Produção de jogos e afeto
Através da leitura de Kafka, Safatle nos coloca que para compreender o poder, precisamos compreender os modos de construção dos corpos políticos, seus circuitos de afetos, os modelos de individualização e a forma com que isso nos afeta.
No campo do audiovisual, tenho um exemplo da casa para citar.
Em nossa produção audiovisual, A Nova Califórnia, o primeiro fato que nos chamou a atenção foi o próprio tema: a ganância. A forma com que Lima Barreto, autor do conto original, abordava a questão da ganância, também fora decisiva: humor e sarcasmo.
Enquanto corpo político construído de maneira semelhante ao contexto em que Lima Barreto viveu - no povo -, nos identificamos de imediato com a temática e, a partir disso, realizamos um trabalho de (re)construção da narrativa em um formato de audiovisual. Mais do que construir, sentimos que, na verdade, somos construídos por trabalhos como este. Veremos adiante!
Da mesma forma que Safatle nos coloca, acredito que precisamos partir da constatação de que...
"... sociedades são, em seu nível mais fundamental, circuitos de afetos". (SAFALTE, 2016)
O afeto, quando não separado do trabalho e substituído pela frieza corporativa, nos traz acalento, representatividade e pertencimento.
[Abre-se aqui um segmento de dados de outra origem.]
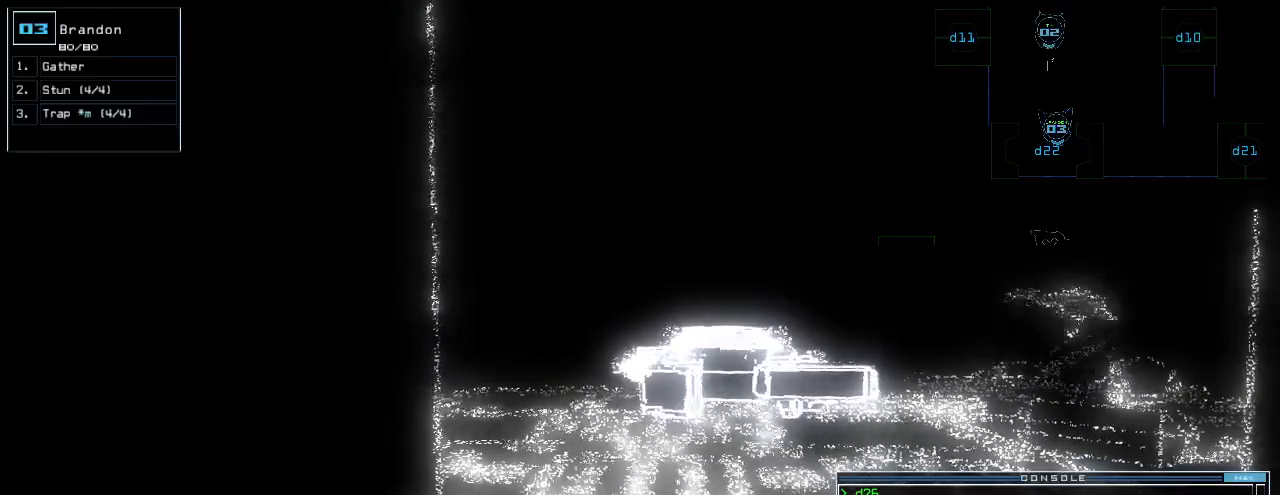
{"keys": [], "events": []}
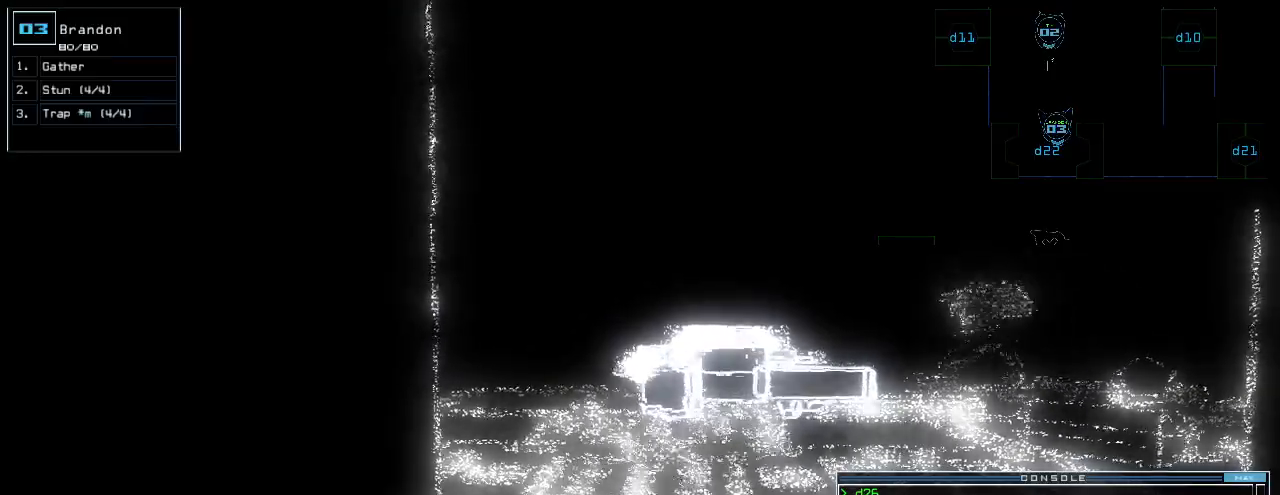
{"keys": ["right", "up"], "events": [[440, "right", "down"], [480, "up", "down"]]}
Percebo isto claramente no processo de desenvolvimento de jogo, ao qual realizamos, ora também no fazer artesanal das vivências mediadas através da Game e Arte.
Do medo ao desamparo
"Compreender sociedades como circuitos de afetos implicaria partir dos modos de gestão social do medo, partir de sua produção e circulação enquanto estratégia fundamental de aquiescência à norma" (SAFATLE, 2016).
Jornalismo policial
Medo de assaltos
Medo de morrer
Medo de machucar-se
Medo de perder
Ameaças. Ansiedade. Alerta
Tudoaomesmotempoagora
Desamparo.
A gestão social, segundo Safatle, é realizada através do medo. Compreender a sociedade como circuito de afetos, implica na estratégia de produção e circulação do medo. Esta é a forma encontrada pelo poder para fazer com que as pessoas sigam leis e normas.
Neste ponto, cabe colocarmos que o termo "circuito de afetos" não se encerra em sentimentos que consideramos "bons", como amizade, simpatia ou ternura.
Mãe Beth de Oxum, em uma oficina realizada no Sesc Ipiranga, em 2018, nos trouxe a oportunidade de conhecer sucintamente as práticas de seu terreiro. Em especial - muito especial -, uma das práticas no território é a produção de games.
Apresentado um exemplo de jogo que trazia em sua arte características dos povos africanos, Mãe Beth nos colocou:
"O problema é que todos esses jogos trazem a violência, uma pessoa batendo em outra pessoa". Para saber se podíamos colocar o jogador atirando em um pássaro, em nosso jogo, tivemos que perguntar a um Orixá".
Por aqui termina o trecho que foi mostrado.